Pictures from top to bottom: 

 Well, that's my last round. My next post will be a reflection, and after that, I'll be putting all this together in a creative way to show you all. Thanks so much for reading, and once again, Happy Holidays! 


Photos (3)
Original Post

Hey hey @Sophie Holland (LFAS) - Alumni!

Nice pictures to help explain what you are talking about! It helps and it's always fun to take a look at. This quite interesting as you talk about the legal aspects of this topic. 

I love the suggestion made in the post

Do research 

The reason is that basic step towards eliminating bias and understanding a certain topic. Incomplete information or information through rumors and news are not always portrayed correctly or in whole. 
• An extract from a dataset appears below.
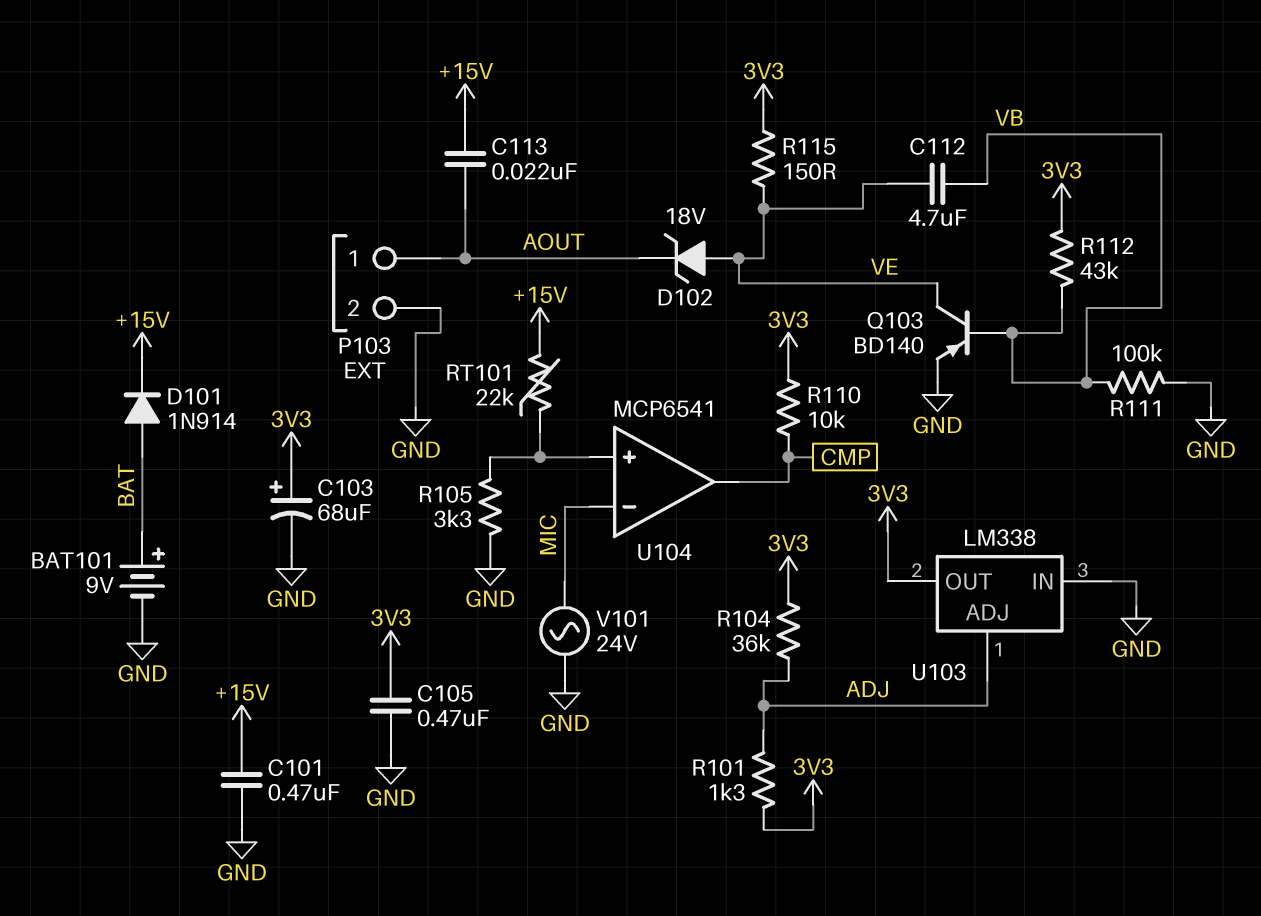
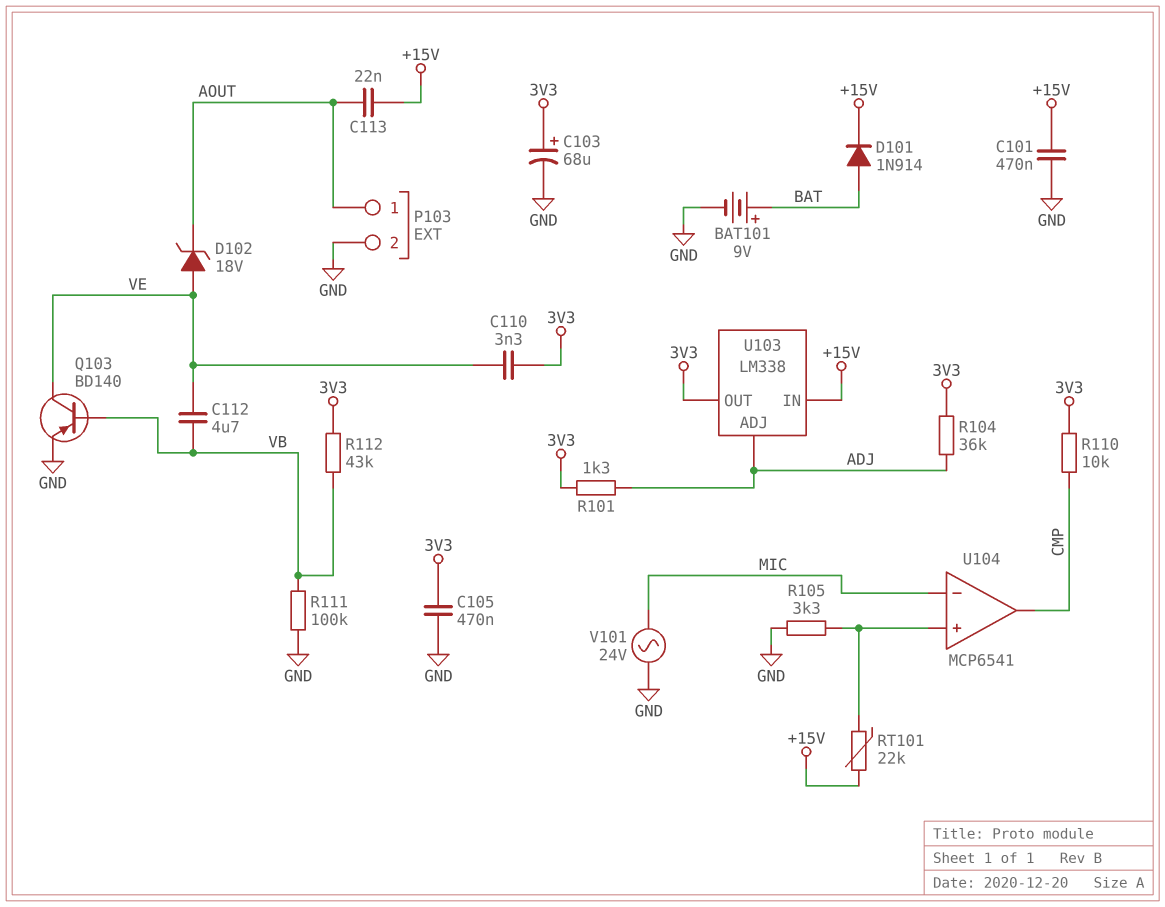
C110: none -> 3.3nF (3V3, VE)
R115: 150 (3V3, VE) -> none
U103 pin IN: GND -> +15V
This in form, helps with breaking down the "social boundaries". Additionally, assessing stereotypes is fairly important as well. Whether it is art or other aspects of life and literature, its something to consider as well. It was cool to learn about art has considerations to take in as well despite its liberalness in topics. 

Cool research rounds!



Hi Sophie,

You've done an excellent job of outlining the issue and providing warnings of movement too far to either extreme.  Have you tried to write in the voice of a character different from yourself?  Would cultural differences be harder than, say, gender, sexual orientation, or age?

David Ames posted:

Hi Sophie,

You've done an excellent job of outlining the issue and providing warnings of movement too far to either extreme.  Have you tried to write in the voice of a character different from yourself?  Would cultural differences be harder than, say, gender, sexual orientation, or age?

 Hi Mr. Ames, 

 Thank you, I’m glad you enjoyed my research! As a matter of fact, I have tried writing in the voices of characters who are different from myself. I think cultural differences are harder to write about than gender, sexual identity, and age, mostly because the controversy within that community is more extreme, but also because there is more pressure in terms of how to handle the subjects of sacred traditions and other things specific to that culture. With gender and sexual identity, I feel that, like with cultural differences, it is always a good idea to do research and not to take ownership of that community or focus on their struggles. I always like to have a “sensitivity reader” to let me know if my work is respectful if I choose to write from a different voice. 

 Does that answer your question? Thanks so much for asking. It really helped me reflect on my own work.